High-p sequence: Deliver 3–5 rapid, high-probability requests (requests the individual typically complies with) immediately before a low-probability request. The momentum of compliance carries into the low-p demand. Effective for increasing initial compliance, particularly with escape-maintained noncompliance.
Procedural requirements:
- High-p requests must have a known compliance rate above 80%.
- Deliver high-p requests rapidly (inter-trial interval of ~3–5 seconds).
- Reinforce each high-p compliance briefly (praise).
- Deliver the low-p request within 5 seconds of the last high-p compliance.
Key References
- Cooper, J. O., Heron, T. E., & Heward, W. L. (2020). Applied Behavior Analysis (3rd ed.). Pearson.
- Ferster, C. B., & Skinner, B. F. (1957). Schedules of Reinforcement. Appleton-Century-Crofts.
- Fisher, W., Piazza, C. C., Bowman, L. G., Hagopian, L. P., Owens, J. C., & Slevin, I. (1992).
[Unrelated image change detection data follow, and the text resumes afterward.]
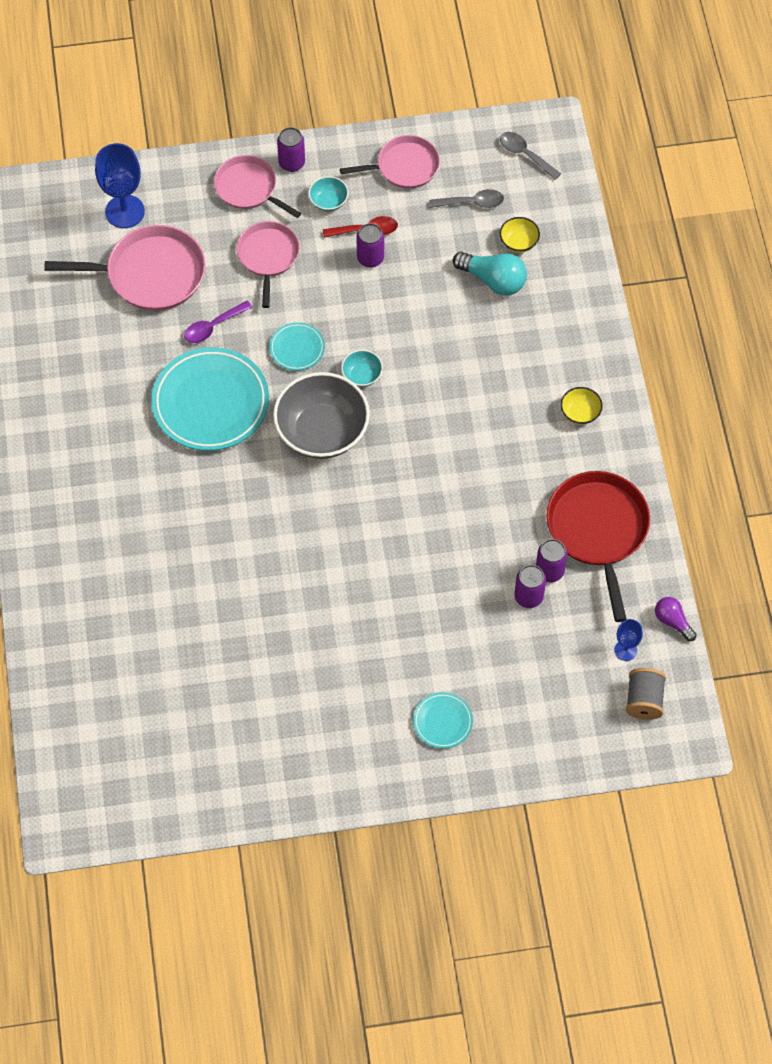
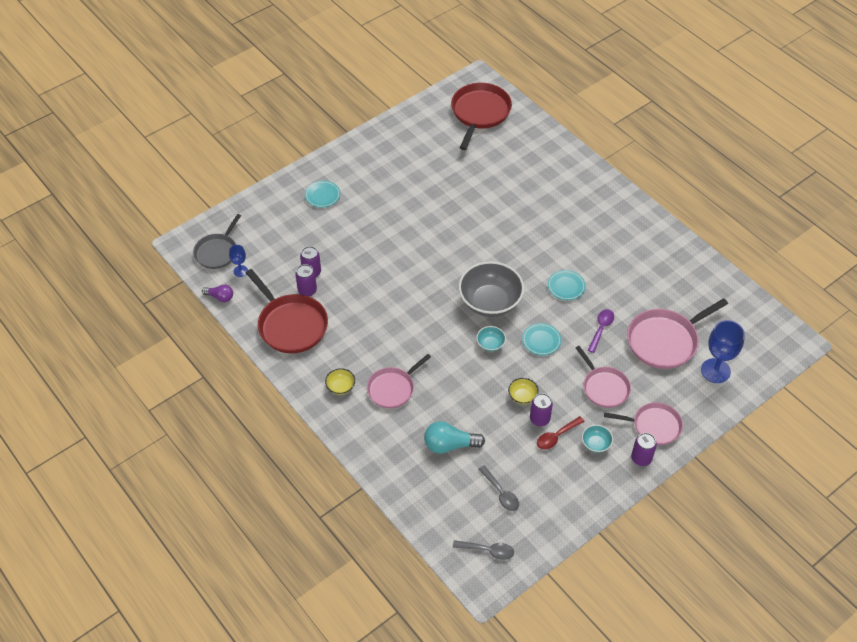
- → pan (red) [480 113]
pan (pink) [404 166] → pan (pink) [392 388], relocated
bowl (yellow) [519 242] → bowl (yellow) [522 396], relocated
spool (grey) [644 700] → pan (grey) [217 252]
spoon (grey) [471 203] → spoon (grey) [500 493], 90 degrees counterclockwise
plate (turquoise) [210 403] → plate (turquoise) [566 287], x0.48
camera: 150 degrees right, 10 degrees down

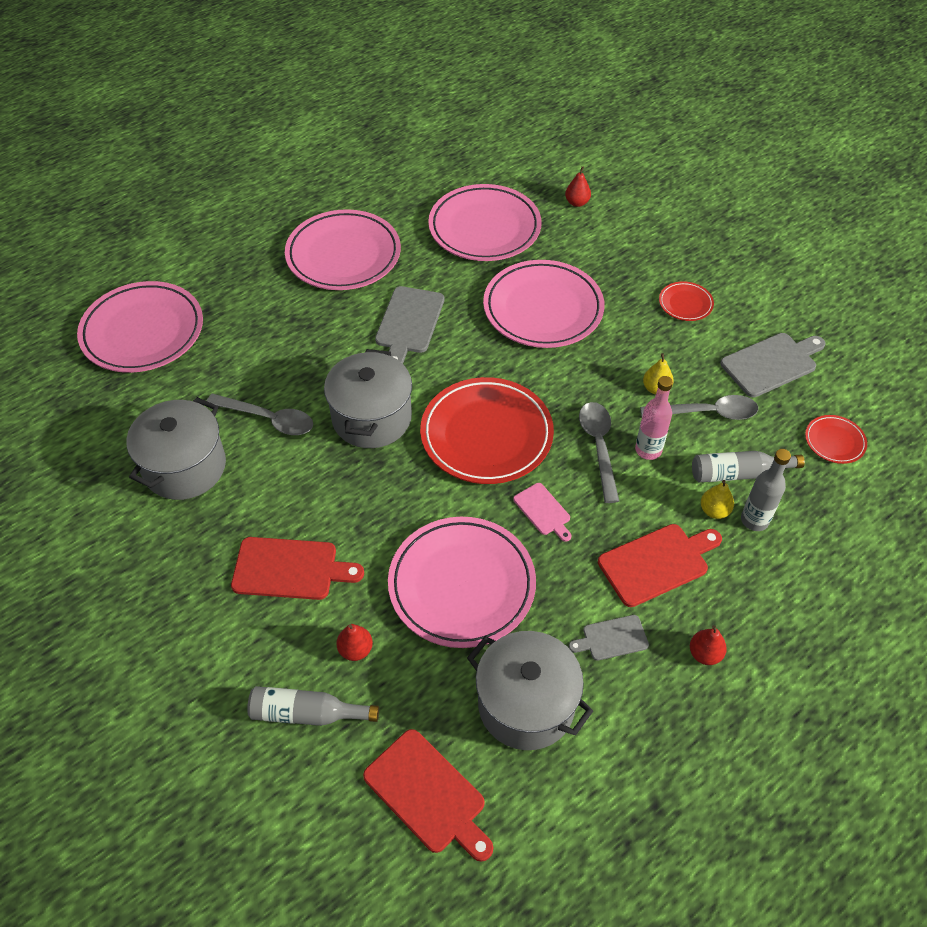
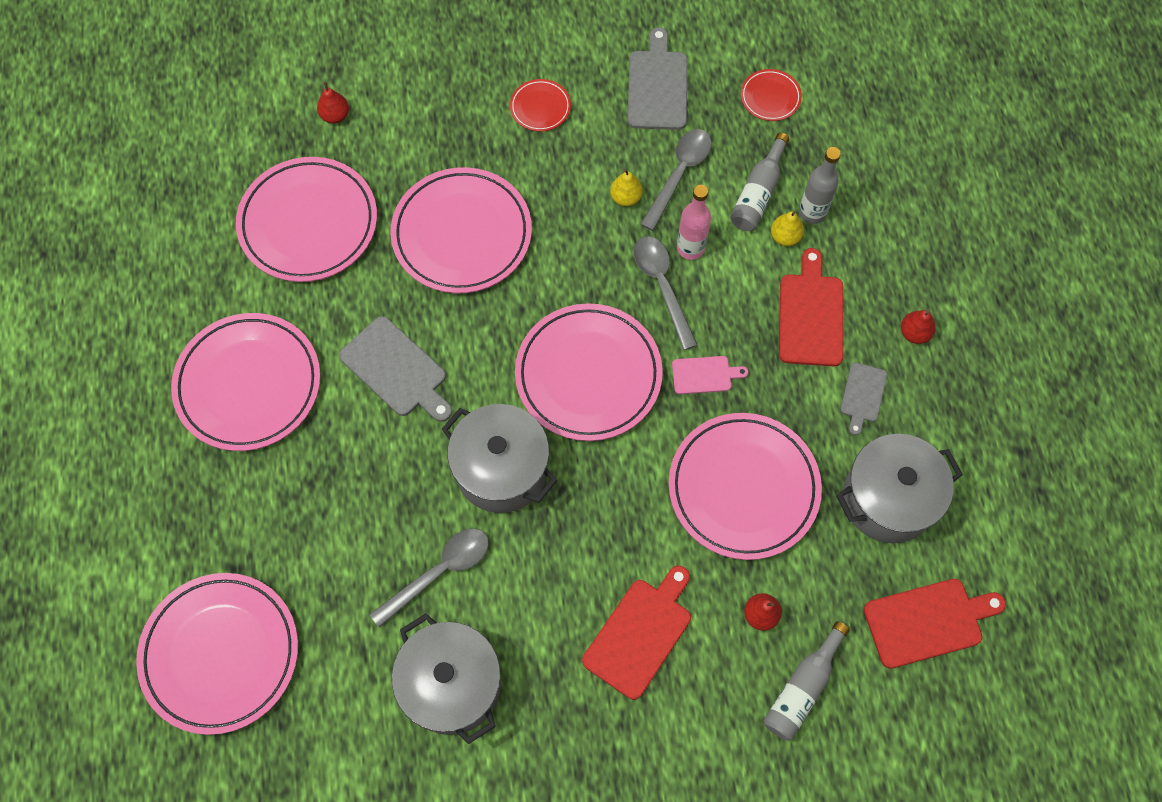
plate (red) [486 435] → plate (pink) [588 375]
spoon (grey) [599 447] → spoon (grey) [662 286], 45 degrees clockwise
camera: 60 degrees left, 15 degrees up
A comparison of two approaches for identifying reinforcers for persons with severe and profound disabilities. Journal of Applied Behavior Analysis, 25(2), 491–498.
- DeLeon, I. G., & Iwata, B. A. (1996). Evaluation of a multiple-stimulus presentation format for assessing reinforcer preferences. Journal of Applied Behavior Analysis, 29(4), 519–533.
- Herrnstein, R. J. (1961). Relative and absolute strength of response as a function of frequency of reinforcement. Journal of the Experimental Analysis of Behavior, 4(3), 267–272.
- Nevin, J. A. (1992). An integrative model for the study of behavioral momentum. Journal of the Experimental Analysis of Behavior, 57(3), 301–316.